- Born: Wilbur Hering Armacost, Jr. August 6, 1893 Green Valley, Illinois
- Died: September 23, 1971 (aged 78) Litchfield Park, Arizona
- Resting place: Prairie Rest Cemetery
- Education: Armour Institute of Technology
- Parents: Daniel Nicholas Armacost (father); Mary Ellen McCord (mother);
- Engineering career
- Discipline: Mechanical engineering
- Awards: 1948 ASM; 1951 Stevens Honor Award Medallion; 1958 ASME Medal;

= Wilbur H. Armacost =

American mechanical engineer and inventor

Wilbur Hering Armacost, Jr. (August 6, 1893 - September 23, 1971) was an American mechanical engineer, vice president-consultant of Combustion Engineering, Inc., New York, and inventor. He is known as pioneer developer of materials adaptable to high temperatures and pressure, and designer of high-temperature high-pressure steam engines. He was recipient of the 1958 ASME Medal for distinguished service in engineering and science.

== Biography ==
=== Youth, family education, and early career ===
Armacost was born in the 1893 in Green Valley, Illinois, son of Daniel Nicholas Armacost (1851–1940), and Mary Ellen (McCord) Armacost (1857–1947). Armacost was named after his grandfather Wilbur Hering Armacost, Sr., who had been a tax collector in the 8th district in Western Maryland.

Armacost graduated from the Armour Institute of Technology, now Illinois Institute of Technology, with a BSc in mechanical engineering in 1916. He had written a BSc thesis with Frederic P. Strauch, entitled "Capacity and efficiency test of an autovacuum refrigerating machine."

After his graduation in 1916 he started working as engineer at the Union Stock Yard & Transit Co. in the meatpacking district in Chicago, and became member of the American Society of Mechanical Engineers. Next he worked for the Armour and Company in Chicago as superintendent of 1600 boiler at the H-P plant for reclaiming potash from cotton seed in 1916-17.

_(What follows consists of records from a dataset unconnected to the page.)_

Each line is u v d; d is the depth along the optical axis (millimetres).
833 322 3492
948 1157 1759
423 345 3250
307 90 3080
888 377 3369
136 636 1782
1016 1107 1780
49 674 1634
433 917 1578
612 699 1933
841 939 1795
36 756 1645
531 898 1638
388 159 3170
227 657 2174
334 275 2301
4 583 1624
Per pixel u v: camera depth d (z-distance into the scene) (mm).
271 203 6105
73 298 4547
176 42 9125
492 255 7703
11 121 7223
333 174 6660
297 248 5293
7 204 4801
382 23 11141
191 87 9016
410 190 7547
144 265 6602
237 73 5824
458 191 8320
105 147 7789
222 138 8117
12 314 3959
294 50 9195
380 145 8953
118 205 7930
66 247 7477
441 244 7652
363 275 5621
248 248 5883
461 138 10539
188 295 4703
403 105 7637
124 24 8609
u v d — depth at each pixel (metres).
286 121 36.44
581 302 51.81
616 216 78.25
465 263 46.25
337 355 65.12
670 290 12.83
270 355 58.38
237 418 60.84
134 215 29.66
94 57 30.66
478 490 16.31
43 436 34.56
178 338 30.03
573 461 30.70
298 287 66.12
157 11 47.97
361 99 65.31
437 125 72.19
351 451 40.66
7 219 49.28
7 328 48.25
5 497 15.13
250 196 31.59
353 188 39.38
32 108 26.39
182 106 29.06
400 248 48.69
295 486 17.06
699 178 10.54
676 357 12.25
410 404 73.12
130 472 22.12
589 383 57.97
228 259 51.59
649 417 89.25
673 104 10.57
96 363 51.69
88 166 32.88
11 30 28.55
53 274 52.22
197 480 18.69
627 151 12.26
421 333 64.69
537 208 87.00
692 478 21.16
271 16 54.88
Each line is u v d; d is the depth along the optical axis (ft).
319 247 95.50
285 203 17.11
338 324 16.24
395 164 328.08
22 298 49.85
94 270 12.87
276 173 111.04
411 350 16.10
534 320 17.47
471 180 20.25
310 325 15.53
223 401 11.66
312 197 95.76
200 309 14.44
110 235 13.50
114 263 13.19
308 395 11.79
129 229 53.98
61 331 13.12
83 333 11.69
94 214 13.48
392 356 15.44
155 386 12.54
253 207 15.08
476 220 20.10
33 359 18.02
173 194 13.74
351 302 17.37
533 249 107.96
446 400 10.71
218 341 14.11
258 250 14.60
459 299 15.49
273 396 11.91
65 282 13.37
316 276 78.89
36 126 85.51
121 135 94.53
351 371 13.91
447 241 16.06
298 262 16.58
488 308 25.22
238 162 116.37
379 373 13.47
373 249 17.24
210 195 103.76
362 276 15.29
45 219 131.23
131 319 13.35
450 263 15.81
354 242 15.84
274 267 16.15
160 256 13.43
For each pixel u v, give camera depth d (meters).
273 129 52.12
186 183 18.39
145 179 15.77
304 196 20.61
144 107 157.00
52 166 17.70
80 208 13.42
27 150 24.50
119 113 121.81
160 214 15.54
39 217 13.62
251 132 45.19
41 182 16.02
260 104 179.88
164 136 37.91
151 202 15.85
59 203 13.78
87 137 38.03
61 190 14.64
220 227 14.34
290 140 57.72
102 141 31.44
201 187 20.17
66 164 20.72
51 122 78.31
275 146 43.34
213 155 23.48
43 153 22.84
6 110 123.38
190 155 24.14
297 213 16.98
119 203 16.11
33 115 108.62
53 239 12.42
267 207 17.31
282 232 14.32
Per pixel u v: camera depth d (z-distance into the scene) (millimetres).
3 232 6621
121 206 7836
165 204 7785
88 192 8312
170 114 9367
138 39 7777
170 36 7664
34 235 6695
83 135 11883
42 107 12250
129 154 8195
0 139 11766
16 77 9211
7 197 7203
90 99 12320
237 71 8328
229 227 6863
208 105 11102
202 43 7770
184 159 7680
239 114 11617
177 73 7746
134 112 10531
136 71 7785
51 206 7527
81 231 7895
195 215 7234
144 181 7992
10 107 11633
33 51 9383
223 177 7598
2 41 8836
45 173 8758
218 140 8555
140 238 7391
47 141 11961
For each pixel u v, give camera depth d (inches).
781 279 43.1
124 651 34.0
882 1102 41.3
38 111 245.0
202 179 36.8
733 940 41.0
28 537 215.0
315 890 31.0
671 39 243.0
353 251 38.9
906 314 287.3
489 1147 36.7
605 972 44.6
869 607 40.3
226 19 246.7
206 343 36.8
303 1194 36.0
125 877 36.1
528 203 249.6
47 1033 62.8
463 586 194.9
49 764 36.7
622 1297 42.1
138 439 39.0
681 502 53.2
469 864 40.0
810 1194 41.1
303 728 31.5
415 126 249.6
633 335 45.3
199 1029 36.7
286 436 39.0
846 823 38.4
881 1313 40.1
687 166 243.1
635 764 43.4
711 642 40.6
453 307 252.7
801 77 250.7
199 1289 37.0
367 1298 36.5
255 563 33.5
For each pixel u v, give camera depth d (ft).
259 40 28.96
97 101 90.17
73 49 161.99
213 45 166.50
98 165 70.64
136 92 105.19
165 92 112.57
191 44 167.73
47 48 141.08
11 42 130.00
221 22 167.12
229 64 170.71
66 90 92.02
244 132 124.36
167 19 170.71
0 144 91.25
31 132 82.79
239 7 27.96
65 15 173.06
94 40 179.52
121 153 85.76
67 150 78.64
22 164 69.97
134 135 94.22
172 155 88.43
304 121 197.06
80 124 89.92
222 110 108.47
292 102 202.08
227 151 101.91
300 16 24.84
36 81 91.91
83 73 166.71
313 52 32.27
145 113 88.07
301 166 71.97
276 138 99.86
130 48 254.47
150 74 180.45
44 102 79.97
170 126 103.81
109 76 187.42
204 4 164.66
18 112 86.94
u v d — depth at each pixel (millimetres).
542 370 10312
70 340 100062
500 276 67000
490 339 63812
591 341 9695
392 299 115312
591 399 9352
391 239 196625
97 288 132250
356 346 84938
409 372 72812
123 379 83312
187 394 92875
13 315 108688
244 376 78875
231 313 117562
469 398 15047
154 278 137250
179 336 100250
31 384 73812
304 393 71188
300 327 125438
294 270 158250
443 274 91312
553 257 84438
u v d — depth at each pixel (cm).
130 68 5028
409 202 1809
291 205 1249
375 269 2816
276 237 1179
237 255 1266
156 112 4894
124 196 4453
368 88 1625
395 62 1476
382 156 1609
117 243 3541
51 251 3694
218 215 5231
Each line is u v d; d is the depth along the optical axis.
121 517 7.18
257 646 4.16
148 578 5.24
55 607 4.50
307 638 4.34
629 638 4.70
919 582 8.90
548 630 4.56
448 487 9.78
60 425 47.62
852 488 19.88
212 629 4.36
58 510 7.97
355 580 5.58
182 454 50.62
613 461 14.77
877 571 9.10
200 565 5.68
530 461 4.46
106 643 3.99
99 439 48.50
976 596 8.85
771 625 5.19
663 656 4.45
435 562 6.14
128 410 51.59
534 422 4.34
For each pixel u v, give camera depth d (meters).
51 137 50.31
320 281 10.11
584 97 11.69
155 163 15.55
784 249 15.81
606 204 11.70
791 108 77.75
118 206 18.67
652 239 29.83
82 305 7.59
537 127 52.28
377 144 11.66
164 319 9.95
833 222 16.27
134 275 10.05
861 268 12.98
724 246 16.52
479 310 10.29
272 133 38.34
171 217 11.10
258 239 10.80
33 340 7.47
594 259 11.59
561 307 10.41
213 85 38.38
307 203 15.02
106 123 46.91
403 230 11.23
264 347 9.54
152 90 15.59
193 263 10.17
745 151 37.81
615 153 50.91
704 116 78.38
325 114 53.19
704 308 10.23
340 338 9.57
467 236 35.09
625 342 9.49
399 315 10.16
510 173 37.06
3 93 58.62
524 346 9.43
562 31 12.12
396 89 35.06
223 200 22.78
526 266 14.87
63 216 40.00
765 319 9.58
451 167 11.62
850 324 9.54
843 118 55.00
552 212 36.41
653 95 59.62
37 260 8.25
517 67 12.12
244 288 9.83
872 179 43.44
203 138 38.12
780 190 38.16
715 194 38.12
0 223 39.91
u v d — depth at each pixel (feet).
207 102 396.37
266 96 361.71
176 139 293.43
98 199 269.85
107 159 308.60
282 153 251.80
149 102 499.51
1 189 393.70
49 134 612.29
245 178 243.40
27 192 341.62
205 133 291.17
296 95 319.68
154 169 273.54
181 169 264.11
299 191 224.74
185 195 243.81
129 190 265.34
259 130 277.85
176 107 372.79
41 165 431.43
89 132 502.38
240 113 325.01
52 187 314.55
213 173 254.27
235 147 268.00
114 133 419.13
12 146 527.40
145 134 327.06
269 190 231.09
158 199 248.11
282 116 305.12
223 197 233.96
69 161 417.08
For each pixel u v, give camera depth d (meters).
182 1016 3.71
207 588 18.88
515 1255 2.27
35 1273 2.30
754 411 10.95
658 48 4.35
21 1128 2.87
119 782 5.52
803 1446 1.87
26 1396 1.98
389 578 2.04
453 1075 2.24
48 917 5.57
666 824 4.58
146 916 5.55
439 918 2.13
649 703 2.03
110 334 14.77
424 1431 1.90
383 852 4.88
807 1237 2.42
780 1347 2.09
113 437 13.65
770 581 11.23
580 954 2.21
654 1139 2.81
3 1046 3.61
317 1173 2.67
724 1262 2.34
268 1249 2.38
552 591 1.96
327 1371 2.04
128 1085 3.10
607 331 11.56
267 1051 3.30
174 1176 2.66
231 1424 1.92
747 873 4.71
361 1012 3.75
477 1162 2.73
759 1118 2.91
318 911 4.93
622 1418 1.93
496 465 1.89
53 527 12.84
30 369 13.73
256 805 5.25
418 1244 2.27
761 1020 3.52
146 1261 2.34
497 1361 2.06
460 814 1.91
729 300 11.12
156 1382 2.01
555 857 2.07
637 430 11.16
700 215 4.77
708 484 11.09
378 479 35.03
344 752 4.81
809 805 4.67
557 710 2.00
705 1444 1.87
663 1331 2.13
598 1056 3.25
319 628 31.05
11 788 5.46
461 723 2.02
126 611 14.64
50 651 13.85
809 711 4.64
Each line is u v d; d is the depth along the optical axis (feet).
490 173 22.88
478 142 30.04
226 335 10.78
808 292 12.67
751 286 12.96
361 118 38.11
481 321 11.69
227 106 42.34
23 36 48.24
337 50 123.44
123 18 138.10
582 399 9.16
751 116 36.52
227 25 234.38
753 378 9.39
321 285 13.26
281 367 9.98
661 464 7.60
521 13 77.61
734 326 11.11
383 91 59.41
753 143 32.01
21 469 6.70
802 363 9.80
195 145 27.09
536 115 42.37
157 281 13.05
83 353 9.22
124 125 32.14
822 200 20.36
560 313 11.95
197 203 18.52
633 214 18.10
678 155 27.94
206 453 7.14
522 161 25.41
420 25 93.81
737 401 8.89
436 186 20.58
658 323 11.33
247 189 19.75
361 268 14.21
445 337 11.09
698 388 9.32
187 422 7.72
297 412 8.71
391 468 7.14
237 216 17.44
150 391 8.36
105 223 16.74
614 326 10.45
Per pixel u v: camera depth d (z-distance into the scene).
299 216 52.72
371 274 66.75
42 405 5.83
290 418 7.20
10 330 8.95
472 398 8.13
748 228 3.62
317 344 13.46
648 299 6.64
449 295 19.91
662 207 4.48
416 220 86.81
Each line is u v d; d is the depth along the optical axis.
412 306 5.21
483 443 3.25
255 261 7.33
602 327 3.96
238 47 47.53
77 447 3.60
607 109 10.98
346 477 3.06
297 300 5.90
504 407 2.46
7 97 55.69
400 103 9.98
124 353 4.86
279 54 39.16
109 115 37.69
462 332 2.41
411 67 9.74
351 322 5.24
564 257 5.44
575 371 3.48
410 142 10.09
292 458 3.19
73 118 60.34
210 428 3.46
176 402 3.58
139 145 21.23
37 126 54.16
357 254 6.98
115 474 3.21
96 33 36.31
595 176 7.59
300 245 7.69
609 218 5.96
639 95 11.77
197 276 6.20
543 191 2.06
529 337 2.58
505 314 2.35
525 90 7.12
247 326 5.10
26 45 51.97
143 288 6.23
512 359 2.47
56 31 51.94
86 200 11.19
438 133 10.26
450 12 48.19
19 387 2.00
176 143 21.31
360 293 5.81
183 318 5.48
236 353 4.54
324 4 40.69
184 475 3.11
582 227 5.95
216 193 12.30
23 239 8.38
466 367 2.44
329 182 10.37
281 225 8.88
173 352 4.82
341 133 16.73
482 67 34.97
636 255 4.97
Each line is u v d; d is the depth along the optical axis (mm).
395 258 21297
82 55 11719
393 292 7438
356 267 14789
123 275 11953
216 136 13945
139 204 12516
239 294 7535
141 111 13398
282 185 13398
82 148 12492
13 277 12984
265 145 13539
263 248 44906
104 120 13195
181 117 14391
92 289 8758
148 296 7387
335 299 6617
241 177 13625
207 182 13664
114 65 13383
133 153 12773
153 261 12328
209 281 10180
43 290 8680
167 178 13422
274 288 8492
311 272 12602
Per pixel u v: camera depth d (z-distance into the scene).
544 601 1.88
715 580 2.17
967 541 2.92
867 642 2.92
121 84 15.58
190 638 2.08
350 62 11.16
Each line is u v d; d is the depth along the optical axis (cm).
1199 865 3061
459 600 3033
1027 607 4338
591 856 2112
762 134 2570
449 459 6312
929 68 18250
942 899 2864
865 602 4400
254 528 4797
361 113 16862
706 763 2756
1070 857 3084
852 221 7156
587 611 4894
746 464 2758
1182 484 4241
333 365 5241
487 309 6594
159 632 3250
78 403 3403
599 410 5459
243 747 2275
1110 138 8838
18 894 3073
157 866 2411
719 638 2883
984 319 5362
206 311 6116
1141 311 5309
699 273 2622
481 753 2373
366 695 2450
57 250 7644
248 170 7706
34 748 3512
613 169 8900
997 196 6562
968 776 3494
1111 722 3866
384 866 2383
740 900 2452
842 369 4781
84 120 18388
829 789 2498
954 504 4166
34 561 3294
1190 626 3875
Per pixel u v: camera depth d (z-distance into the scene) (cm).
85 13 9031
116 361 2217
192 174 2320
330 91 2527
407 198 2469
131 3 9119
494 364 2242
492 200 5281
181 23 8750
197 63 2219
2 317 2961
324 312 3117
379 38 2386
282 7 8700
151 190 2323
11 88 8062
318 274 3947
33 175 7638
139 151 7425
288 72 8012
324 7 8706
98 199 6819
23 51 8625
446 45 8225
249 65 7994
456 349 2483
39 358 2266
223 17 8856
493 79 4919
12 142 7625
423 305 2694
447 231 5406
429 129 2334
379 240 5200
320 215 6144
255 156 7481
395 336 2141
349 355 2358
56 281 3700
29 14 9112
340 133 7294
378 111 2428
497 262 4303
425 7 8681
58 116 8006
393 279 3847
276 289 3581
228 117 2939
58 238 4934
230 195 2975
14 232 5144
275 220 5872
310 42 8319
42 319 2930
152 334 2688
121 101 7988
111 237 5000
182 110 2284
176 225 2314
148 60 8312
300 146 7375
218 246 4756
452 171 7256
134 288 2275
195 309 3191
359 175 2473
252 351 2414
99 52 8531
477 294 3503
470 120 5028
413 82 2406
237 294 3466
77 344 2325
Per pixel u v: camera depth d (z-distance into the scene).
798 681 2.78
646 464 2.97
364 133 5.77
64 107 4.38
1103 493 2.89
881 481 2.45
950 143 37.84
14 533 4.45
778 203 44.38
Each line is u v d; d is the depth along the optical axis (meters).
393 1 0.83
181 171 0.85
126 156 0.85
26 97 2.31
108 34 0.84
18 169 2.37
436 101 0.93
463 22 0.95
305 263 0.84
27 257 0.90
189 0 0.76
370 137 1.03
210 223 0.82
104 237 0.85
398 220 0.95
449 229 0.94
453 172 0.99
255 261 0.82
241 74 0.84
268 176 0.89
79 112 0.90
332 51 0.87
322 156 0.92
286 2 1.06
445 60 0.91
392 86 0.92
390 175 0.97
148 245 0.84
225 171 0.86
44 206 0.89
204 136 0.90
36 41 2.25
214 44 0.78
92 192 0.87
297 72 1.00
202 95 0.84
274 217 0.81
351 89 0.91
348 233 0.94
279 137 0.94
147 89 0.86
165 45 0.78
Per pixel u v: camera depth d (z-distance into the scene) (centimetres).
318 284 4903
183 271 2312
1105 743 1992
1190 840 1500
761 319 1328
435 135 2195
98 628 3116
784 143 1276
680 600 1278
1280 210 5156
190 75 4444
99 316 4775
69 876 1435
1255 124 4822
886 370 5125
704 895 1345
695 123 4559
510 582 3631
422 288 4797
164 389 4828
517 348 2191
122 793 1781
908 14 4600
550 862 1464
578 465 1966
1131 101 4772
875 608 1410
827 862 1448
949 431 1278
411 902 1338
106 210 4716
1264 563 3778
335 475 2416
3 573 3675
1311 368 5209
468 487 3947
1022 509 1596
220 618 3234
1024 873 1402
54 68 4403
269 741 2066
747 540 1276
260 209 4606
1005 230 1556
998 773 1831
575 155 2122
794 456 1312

=== Further career and acknowledgement ===
In the interbellum Armacost worked as research and design engineer for the Ford Motor Company in Detroit, and the Locomotive Superheater Company, before it merged into and Combustion Engineering in 1948. In 1937 Armacost started at Combustion Engineering as chief engineer.

In 1944 he was elected vice-president of the Combustion Engineering Co. in charge of marine activities, to succeed the late engineer and inventor F. H. Rosencrants. and in 1948 vice-president in charge of engineering. Bij 1958 Armacost was vice president-consultant and chairman of the technical committee at Combustion Engineering.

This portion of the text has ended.